◆ **作業指示**: 下の抜粋の全文を、一字も変えずにそのまま返してください。

◆ **抜粋**:

------

ここからサイトの主なメニューです
藤原委員

 待ったなしです。

 私はもう、ここで主張した話を数百遍繰り返しています。
 中央教育審議会の本部会でも、自民党の義務教育特別委員会でも、民主党の勉強会でも、公明党の文教族にも、参議院の文教科学委員会でも、子どもを守り育てるための体制づくりのための有識者会議でも、中教審生涯学習部会の家庭と地域の教育力向上委員会でも、教育再生会議の室長にも、NHKの「日曜討論会」でも、TBSの「朝ズバ!」でも、「ニュース23」のカメラを通して安倍首相にも、日本テレビの「スッキリ」でも、テレビ朝日の「サンデープロジェクト」でも、東京FMでも、文芸春秋でも、中央公論でも…全国の教育委員会の研修やPTAの勉強会でも。
 なんで早く動かないのかなあ…。

 もう一度結論を言います。
 次の2つのアクションにすぐに取りかからなければ間に合わないのですよ。

  (1)  中学校1万校のうち3割の3,000校に10年間かけて学校以外から校長を迎えること。

------

◆ **抽出情報**:
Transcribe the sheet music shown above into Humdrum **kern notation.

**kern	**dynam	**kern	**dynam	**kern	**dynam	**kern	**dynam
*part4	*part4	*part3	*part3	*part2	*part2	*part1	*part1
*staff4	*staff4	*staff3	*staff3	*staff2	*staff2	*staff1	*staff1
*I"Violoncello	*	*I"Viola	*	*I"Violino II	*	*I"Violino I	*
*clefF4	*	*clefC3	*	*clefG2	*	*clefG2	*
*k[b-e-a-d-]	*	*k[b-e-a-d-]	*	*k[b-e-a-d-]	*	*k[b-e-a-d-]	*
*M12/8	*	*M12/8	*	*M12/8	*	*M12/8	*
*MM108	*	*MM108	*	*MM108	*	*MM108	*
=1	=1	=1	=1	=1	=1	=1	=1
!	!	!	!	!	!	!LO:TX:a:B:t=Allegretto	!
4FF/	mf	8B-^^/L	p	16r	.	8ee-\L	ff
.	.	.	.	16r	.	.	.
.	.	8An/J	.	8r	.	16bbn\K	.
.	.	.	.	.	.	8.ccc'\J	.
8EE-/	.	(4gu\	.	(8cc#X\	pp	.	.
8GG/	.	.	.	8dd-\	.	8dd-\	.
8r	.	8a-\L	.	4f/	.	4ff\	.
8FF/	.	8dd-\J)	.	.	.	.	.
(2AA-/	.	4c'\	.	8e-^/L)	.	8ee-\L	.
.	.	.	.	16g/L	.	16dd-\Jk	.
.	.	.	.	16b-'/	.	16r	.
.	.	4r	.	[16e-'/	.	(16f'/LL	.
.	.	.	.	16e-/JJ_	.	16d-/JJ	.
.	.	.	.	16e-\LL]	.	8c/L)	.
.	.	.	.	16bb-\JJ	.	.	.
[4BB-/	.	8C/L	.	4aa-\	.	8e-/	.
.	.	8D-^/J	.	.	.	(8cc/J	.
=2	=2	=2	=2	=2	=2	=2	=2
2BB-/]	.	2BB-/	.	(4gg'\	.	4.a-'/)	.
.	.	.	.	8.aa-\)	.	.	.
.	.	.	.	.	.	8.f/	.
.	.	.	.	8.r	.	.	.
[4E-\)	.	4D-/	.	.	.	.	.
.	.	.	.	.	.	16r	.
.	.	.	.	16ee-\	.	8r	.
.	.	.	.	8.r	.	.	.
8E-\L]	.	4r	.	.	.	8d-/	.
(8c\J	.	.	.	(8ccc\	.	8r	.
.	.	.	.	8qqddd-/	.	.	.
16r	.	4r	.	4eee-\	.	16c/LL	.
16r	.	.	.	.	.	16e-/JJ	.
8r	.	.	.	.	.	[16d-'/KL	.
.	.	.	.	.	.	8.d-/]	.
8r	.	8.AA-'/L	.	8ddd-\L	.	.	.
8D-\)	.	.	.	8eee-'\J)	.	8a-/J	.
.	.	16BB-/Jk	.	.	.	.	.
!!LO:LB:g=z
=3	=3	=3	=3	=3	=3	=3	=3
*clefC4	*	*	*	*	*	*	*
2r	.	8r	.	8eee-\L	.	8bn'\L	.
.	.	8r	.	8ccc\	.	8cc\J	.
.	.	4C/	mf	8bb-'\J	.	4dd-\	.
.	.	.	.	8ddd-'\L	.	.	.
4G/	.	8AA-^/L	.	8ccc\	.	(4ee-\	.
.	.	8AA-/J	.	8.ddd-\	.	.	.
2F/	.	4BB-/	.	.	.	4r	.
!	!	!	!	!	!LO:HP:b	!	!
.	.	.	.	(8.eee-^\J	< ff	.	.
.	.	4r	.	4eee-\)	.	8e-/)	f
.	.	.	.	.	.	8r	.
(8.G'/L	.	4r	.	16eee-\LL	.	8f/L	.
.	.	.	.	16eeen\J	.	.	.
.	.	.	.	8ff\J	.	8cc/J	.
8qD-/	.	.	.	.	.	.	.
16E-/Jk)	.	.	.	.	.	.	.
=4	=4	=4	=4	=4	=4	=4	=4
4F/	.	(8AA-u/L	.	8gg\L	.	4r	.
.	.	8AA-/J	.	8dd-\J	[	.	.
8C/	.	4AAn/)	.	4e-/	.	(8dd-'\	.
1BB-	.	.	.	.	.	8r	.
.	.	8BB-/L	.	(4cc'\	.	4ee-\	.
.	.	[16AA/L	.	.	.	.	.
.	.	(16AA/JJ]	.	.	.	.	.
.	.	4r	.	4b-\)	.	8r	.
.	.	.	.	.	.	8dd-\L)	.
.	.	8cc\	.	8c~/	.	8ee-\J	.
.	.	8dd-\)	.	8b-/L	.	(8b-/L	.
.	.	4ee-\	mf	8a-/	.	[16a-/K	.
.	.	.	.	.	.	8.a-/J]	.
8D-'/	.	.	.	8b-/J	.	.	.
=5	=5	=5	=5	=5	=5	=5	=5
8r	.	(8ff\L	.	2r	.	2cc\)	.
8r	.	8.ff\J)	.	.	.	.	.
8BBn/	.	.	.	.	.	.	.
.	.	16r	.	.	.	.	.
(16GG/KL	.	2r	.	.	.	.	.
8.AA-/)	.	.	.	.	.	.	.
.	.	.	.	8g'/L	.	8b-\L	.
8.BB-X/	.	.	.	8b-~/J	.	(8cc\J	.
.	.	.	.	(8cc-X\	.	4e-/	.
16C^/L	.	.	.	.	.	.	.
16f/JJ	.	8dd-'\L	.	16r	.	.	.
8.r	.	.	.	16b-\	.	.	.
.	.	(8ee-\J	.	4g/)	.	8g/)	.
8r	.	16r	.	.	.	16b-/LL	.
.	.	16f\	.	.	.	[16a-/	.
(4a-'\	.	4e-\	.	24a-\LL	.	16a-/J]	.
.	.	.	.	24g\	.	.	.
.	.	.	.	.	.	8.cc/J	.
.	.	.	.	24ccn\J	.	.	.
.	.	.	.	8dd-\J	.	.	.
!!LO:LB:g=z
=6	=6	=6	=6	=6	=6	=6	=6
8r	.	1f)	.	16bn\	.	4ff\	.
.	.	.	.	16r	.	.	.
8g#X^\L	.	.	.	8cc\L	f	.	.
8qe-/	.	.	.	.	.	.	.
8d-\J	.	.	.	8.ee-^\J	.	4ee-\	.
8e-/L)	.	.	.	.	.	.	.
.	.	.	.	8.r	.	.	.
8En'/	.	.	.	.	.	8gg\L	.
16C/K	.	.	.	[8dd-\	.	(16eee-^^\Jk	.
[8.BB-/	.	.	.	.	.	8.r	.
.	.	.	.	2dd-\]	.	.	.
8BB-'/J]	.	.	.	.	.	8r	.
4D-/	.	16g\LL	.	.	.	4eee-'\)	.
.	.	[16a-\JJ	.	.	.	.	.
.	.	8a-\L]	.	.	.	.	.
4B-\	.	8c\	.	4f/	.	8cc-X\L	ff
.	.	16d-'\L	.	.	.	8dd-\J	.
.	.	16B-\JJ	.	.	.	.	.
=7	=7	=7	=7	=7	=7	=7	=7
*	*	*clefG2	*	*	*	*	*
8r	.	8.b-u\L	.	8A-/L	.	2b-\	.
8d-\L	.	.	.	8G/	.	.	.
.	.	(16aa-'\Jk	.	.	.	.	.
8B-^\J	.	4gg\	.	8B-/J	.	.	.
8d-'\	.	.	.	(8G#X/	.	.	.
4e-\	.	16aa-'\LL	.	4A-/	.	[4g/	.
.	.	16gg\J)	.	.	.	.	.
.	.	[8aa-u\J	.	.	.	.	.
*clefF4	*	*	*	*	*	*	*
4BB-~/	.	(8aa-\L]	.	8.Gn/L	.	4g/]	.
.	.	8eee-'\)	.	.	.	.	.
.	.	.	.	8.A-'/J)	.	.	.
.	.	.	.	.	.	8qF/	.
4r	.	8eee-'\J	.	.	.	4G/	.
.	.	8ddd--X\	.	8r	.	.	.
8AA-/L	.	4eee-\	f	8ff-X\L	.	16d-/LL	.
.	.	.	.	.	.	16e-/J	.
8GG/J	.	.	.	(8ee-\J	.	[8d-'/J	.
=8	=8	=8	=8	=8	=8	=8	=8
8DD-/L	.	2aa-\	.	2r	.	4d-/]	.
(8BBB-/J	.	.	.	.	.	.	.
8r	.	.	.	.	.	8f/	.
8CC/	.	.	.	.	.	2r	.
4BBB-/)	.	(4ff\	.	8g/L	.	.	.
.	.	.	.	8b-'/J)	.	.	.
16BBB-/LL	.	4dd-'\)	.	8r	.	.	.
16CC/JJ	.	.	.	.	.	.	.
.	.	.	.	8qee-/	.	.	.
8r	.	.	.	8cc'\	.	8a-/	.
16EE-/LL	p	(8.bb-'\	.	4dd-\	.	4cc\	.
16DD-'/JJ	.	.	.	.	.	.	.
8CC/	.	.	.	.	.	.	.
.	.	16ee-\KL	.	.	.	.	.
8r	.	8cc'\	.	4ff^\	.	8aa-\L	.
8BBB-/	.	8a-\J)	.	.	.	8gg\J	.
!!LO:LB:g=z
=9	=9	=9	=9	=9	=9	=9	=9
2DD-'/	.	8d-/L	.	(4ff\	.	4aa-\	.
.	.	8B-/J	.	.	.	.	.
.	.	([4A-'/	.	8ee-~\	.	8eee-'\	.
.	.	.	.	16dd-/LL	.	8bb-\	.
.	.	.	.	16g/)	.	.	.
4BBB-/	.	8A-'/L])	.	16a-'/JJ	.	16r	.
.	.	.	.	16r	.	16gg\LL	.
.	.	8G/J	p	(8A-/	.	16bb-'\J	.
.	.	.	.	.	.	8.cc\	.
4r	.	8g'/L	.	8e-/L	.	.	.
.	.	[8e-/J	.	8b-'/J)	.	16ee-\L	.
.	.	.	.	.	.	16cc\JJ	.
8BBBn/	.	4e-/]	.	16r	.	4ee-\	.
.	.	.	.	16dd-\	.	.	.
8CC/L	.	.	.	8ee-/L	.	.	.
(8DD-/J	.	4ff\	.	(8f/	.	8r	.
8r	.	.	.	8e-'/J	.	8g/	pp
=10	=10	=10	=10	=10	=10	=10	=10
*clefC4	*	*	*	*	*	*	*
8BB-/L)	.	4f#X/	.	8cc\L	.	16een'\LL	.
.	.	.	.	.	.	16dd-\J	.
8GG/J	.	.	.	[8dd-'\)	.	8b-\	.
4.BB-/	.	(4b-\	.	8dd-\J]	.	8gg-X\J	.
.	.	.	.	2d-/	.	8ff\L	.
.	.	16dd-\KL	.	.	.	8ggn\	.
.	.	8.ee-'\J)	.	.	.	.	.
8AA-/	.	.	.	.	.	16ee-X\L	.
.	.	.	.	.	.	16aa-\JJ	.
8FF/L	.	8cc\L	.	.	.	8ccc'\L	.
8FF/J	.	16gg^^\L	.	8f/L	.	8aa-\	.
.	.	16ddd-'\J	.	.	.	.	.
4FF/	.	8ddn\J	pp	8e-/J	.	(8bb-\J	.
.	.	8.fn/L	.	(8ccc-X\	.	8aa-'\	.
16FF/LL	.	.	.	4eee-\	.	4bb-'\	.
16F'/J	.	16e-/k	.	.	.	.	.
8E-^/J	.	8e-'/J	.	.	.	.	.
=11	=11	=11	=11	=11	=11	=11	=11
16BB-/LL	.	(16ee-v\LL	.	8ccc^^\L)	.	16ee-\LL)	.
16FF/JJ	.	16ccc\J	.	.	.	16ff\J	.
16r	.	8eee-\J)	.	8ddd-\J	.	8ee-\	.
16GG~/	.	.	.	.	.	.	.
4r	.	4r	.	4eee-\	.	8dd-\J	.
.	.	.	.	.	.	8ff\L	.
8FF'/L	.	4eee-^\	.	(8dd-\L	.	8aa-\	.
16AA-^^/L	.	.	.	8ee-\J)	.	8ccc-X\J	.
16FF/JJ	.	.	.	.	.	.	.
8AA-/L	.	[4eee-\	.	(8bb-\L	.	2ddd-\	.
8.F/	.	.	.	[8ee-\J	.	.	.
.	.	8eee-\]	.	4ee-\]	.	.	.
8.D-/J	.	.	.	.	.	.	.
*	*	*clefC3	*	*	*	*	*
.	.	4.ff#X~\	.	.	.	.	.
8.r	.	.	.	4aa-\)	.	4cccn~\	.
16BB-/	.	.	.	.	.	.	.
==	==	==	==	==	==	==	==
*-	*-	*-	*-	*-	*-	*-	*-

------

◆ **解答**:
ここからサイトの主なメニューです
藤原委員

 待ったなしです。

 私はもう、ここで主張した話を数百遍繰り返しています。
 中央教育審議会の本部会でも、自民党の義務教育特別委員会でも、民主党の勉強会でも、公明党の文教族にも、参議院の文教科学委員会でも、子どもを守り育てるための体制づくりのための有識者会議でも、中教審生涯学習部会の家庭と地域の教育力向上委員会でも、教育再生会議の室長にも、NHKの「日曜討論会」でも、TBSの「朝ズバ!」でも、「ニュース23」のカメラを通して安倍首相にも、日本テレビの「スッキリ」でも、テレビ朝日の「サンデープロジェクト」でも、東京FMでも、文芸春秋でも、中央公論でも…全国の教育委員会の研修やPTAの勉強会でも。
 なんで早く動かないのかなあ…。

 もう一度結論を言います。
 次の2つのアクションにすぐに取りかからなければ間に合わないのですよ。

  (1)  中学校1万校のうち3割の3,000校に10年間かけて学校以外から校長を迎えること。